Cy Kendall (1898) made his career playing both sides of the law. In westerns, he was usually plotting to steal all the cattle or something equally dastardly. In contemporary settings, his roles alternated between criminals and lawmen. He appeared in series like BOSTON BLACKIE, CHARLIE CHAN, and THE SAINT. He appeared with TIGer Gordon Jones in THE GREEN HORNET. He was an assayer in GOLD RUSH MAISIE (1940) and the police captain in BORN TO SING (1942).
William Broadus (1880) was an African American actor probably best known for appearing as himself in the War Department documentary THE NEGRO SOLDIER. He appeared in five feature films from 1936-41 and one of those was TOO HOT TO HANDLE (1938), where IMDb says he played the Medicine Man. Unfortunately, several actors are listed as medicine men, so the photo I ran last year may not have actually been Broadus. Once again this year, I’m not sure the photo is Broadus. He has a uncredited role in the film SUNDOWN as the Village Headman. Since this is the man who speaks with the British officers early in the film, I’m making a guess. The film, by the way, had several TIGers involved. It was directed by Henry Hathaway, Marc Lawrence played an Arab trader, daredevil Frank Clarke was the pilot, Dorothy Dandridge was the wife of one of the native soldiers and Blue Washington and his son Kenny were both in the film.
It’s another short and sweet TODAY IN GINNY! I have exactly one birthday to share.

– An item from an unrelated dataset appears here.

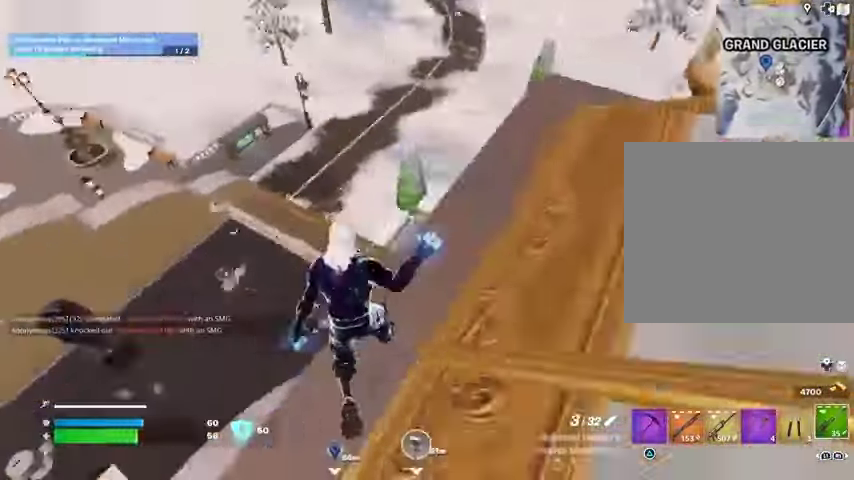
{"buttons": [], "left_stick": "down-right", "right_stick": "center", "events": [[100, "left_stick", "right"], [200, "left_stick", "down-right"], [233, "right_stick", "center"]]}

Louise Beavers (1902) played Clairce (that’s the spelling on IMDb) in SCANDAL STREET (1938). Virginia played Wilma “Willie” Murphy in the film. The IMDb biographer says of Beavers, “1930s and 1940s film actress Louise Beavers was merely one of a dominant gallery of plus-sized and plus-talented African-American character actresses forced to endure blatant, discouraging and demeaning stereotypes during Depression-era and WWII Hollywood.” Very true.
She actually got a chance to shine that many others didn’t when she played Delilah Johnson in the 1934 version of IMITATION OF LIFE. Unfortunately, after that success there were still only bit roles as domestics available to her. She was in HOLIDAY INN and MR. BLANDINGS BUILDS HIS DREAM HOUSE but probably received her greatest notoriety nationwide when she replaced Ethel Waters for the final season of the television series BEULAH. The photo is from HOLIDAY INN.